1.15 I'd use the stock cu doped ZnS phosphor link I sent you. Cu is the dopant that enables glowing, its about 6 parts per million fused into the ZnS when its fired in a oven, then ground. So you just buy from the link. I know the Post Apple stuff works.
For 3.39 I do have some spare sensor modules, you need +/- 9 to 15 volts (ie 2 9 volt batteries) and a small metal disk with a chopper wheel on it. You'll also need something to power the TE that cools the sensor. It will run without the TE powered up, but the detection is then weak. The sensor only responds to pulsed IR light, so you need to make the laser "blink". I've gotten away with breaking beams with my spread fingers and watching a scope, but if you want to read it with just a voltmeter, you need a spinning disk with holes in front of it or some sort of spining plastic blade.. Don't care about the speed of the disk etc, as long as something chops the beam, ie fan from a PC, toy something etc.

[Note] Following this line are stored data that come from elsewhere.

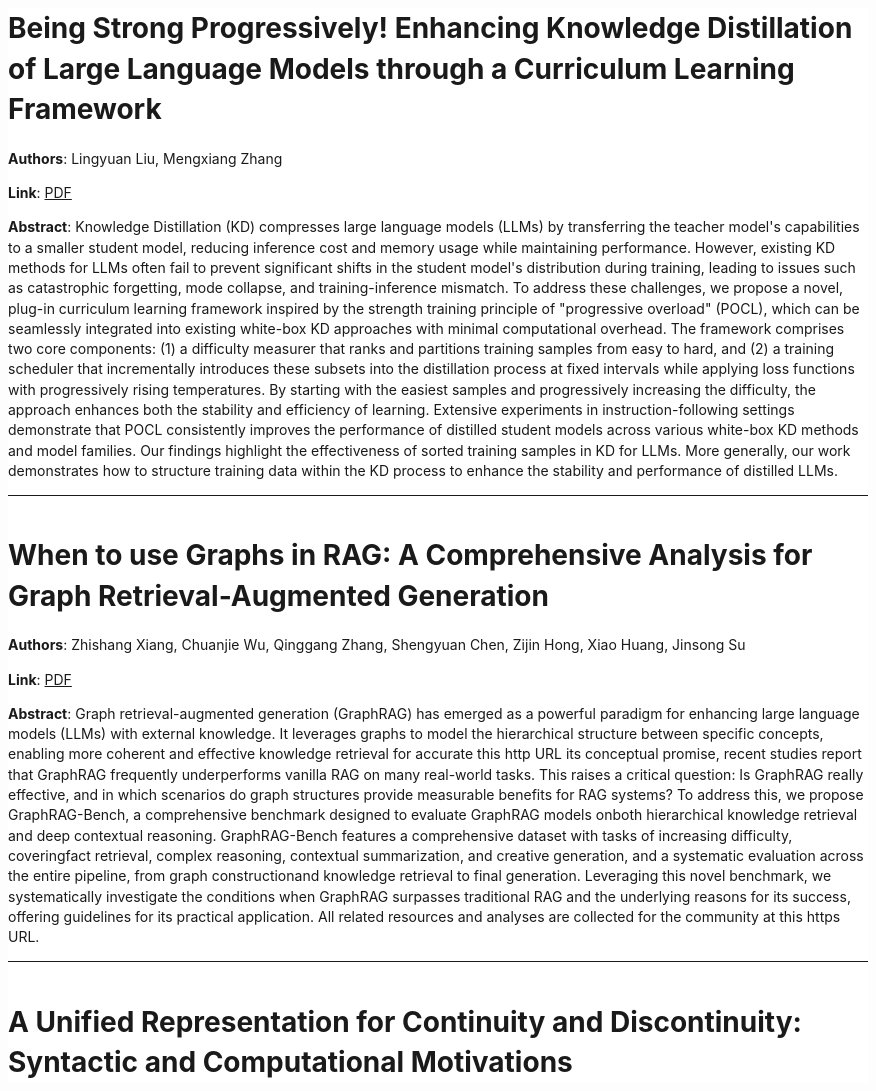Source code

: # Being Strong Progressively! Enhancing Knowledge Distillation of Large Language Models through a Curriculum Learning Framework 

**Authors**: Lingyuan Liu, Mengxiang Zhang  

**Link**: [PDF](https://arxiv.org/pdf/2506.05695)  

**Abstract**: Knowledge Distillation (KD) compresses large language models (LLMs) by transferring the teacher model's capabilities to a smaller student model, reducing inference cost and memory usage while maintaining performance. However, existing KD methods for LLMs often fail to prevent significant shifts in the student model's distribution during training, leading to issues such as catastrophic forgetting, mode collapse, and training-inference mismatch. To address these challenges, we propose a novel, plug-in curriculum learning framework inspired by the strength training principle of "progressive overload" (POCL), which can be seamlessly integrated into existing white-box KD approaches with minimal computational overhead. The framework comprises two core components: (1) a difficulty measurer that ranks and partitions training samples from easy to hard, and (2) a training scheduler that incrementally introduces these subsets into the distillation process at fixed intervals while applying loss functions with progressively rising temperatures. By starting with the easiest samples and progressively increasing the difficulty, the approach enhances both the stability and efficiency of learning. Extensive experiments in instruction-following settings demonstrate that POCL consistently improves the performance of distilled student models across various white-box KD methods and model families. Our findings highlight the effectiveness of sorted training samples in KD for LLMs. More generally, our work demonstrates how to structure training data within the KD process to enhance the stability and performance of distilled LLMs. 

---
# When to use Graphs in RAG: A Comprehensive Analysis for Graph Retrieval-Augmented Generation 

**Authors**: Zhishang Xiang, Chuanjie Wu, Qinggang Zhang, Shengyuan Chen, Zijin Hong, Xiao Huang, Jinsong Su  

**Link**: [PDF](https://arxiv.org/pdf/2506.05690)  

**Abstract**: Graph retrieval-augmented generation (GraphRAG) has emerged as a powerful paradigm for enhancing large language models (LLMs) with external knowledge. It leverages graphs to model the hierarchical structure between specific concepts, enabling more coherent and effective knowledge retrieval for accurate this http URL its conceptual promise, recent studies report that GraphRAG frequently underperforms vanilla RAG on many real-world tasks. This raises a critical question: Is GraphRAG really effective, and in which scenarios do graph structures provide measurable benefits for RAG systems? To address this, we propose GraphRAG-Bench, a comprehensive benchmark designed to evaluate GraphRAG models onboth hierarchical knowledge retrieval and deep contextual reasoning. GraphRAG-Bench features a comprehensive dataset with tasks of increasing difficulty, coveringfact retrieval, complex reasoning, contextual summarization, and creative generation, and a systematic evaluation across the entire pipeline, from graph constructionand knowledge retrieval to final generation. Leveraging this novel benchmark, we systematically investigate the conditions when GraphRAG surpasses traditional RAG and the underlying reasons for its success, offering guidelines for its practical application. All related resources and analyses are collected for the community at this https URL. 

---
# A Unified Representation for Continuity and Discontinuity: Syntactic and Computational Motivations 
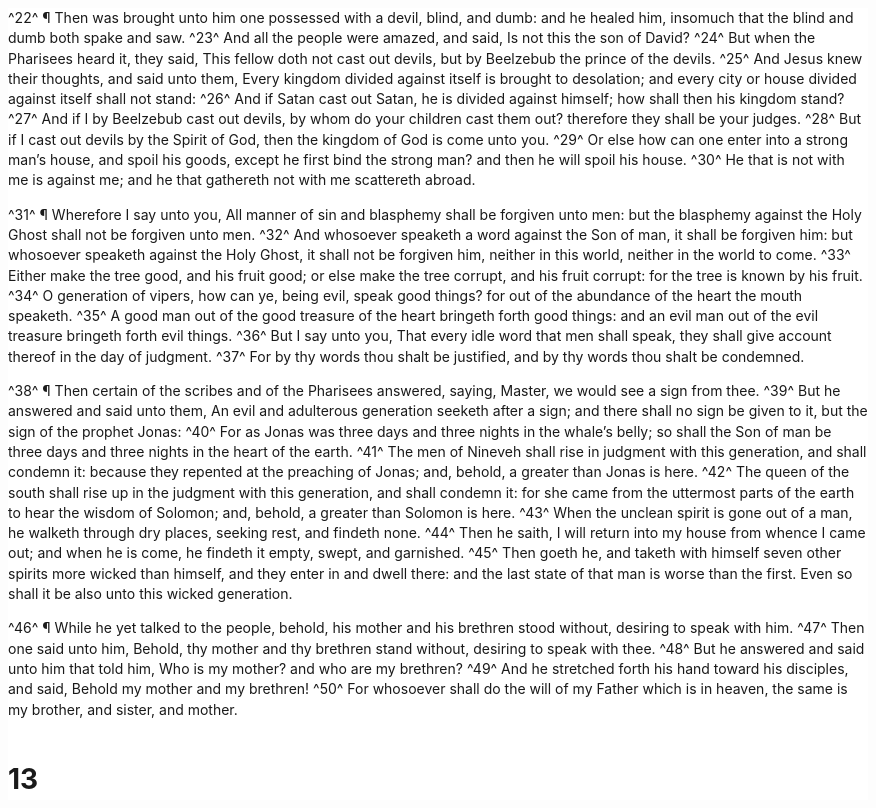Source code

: ^22^ ¶ Then was brought unto him one possessed with a devil, blind, and dumb: and he healed him, insomuch that the blind and dumb both spake and saw. ^23^ And all the people were amazed, and said, Is not this the son of David? ^24^ But when the Pharisees heard it, they said, This fellow doth not cast out devils, but by Beelzebub the prince of the devils. ^25^ And Jesus knew their thoughts, and said unto them, Every kingdom divided against itself is brought to desolation; and every city or house divided against itself shall not stand: ^26^ And if Satan cast out Satan, he is divided against himself; how shall then his kingdom stand? ^27^ And if I by Beelzebub cast out devils, by whom do your children cast them out? therefore they shall be your judges. ^28^ But if I cast out devils by the Spirit of God, then the kingdom of God is come unto you. ^29^ Or else how can one enter into a strong man’s house, and spoil his goods, except he first bind the strong man? and then he will spoil his house. ^30^ He that is not with me is against me; and he that gathereth not with me scattereth abroad. 

^31^ ¶ Wherefore I say unto you, All manner of sin and blasphemy shall be forgiven unto men: but the blasphemy against the Holy Ghost shall not be forgiven unto men. ^32^ And whosoever speaketh a word against the Son of man, it shall be forgiven him: but whosoever speaketh against the Holy Ghost, it shall not be forgiven him, neither in this world, neither in the world to come. ^33^ Either make the tree good, and his fruit good; or else make the tree corrupt, and his fruit corrupt: for the tree is known by his fruit. ^34^ O generation of vipers, how can ye, being evil, speak good things? for out of the abundance of the heart the mouth speaketh. ^35^ A good man out of the good treasure of the heart bringeth forth good things: and an evil man out of the evil treasure bringeth forth evil things. ^36^ But I say unto you, That every idle word that men shall speak, they shall give account thereof in the day of judgment. ^37^ For by thy words thou shalt be justified, and by thy words thou shalt be condemned. 

^38^ ¶ Then certain of the scribes and of the Pharisees answered, saying, Master, we would see a sign from thee. ^39^ But he answered and said unto them, An evil and adulterous generation seeketh after a sign; and there shall no sign be given to it, but the sign of the prophet Jonas: ^40^ For as Jonas was three days and three nights in the whale’s belly; so shall the Son of man be three days and three nights in the heart of the earth. ^41^ The men of Nineveh shall rise in judgment with this generation, and shall condemn it: because they repented at the preaching of Jonas; and, behold, a greater than Jonas is here. ^42^ The queen of the south shall rise up in the judgment with this generation, and shall condemn it: for she came from the uttermost parts of the earth to hear the wisdom of Solomon; and, behold, a greater than Solomon is here. ^43^ When the unclean spirit is gone out of a man, he walketh through dry places, seeking rest, and findeth none. ^44^ Then he saith, I will return into my house from whence I came out; and when he is come, he findeth it empty, swept, and garnished. ^45^ Then goeth he, and taketh with himself seven other spirits more wicked than himself, and they enter in and dwell there: and the last state of that man is worse than the first. Even so shall it be also unto this wicked generation. 

^46^ ¶ While he yet talked to the people, behold, his mother and his brethren stood without, desiring to speak with him. ^47^ Then one said unto him, Behold, thy mother and thy brethren stand without, desiring to speak with thee. ^48^ But he answered and said unto him that told him, Who is my mother? and who are my brethren? ^49^ And he stretched forth his hand toward his disciples, and said, Behold my mother and my brethren! ^50^ For whosoever shall do the will of my Father which is in heaven, the same is my brother, and sister, and mother. 

# 13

Deal of the century, one module, one time only, with processing board, working, tested: 35$ and shipping. Thats what I paid for them. They cover 2 to 5 microns. One glitch, cannot be exported out of the states. 3.39 is so damn hard to detect, and high end thermal imagers (military uses 3.5 as well as 8 microns) dont grow on trees, so this is probably the only way you'll ever see it, unless you get lucky with a detector card of the type that is UV pumped. Once you find you have a beam, call Sam Goldwasser and sell him that thing... The module is easy to test, it'll "see" the flame from a propane torch or match. It ignores visible light.
I just looked at a chart, you may still see the 3.39 with the ZnS:cu phosphor, but barely.
PM me if you want one, I'll actually bother to check my PMs for the next few days.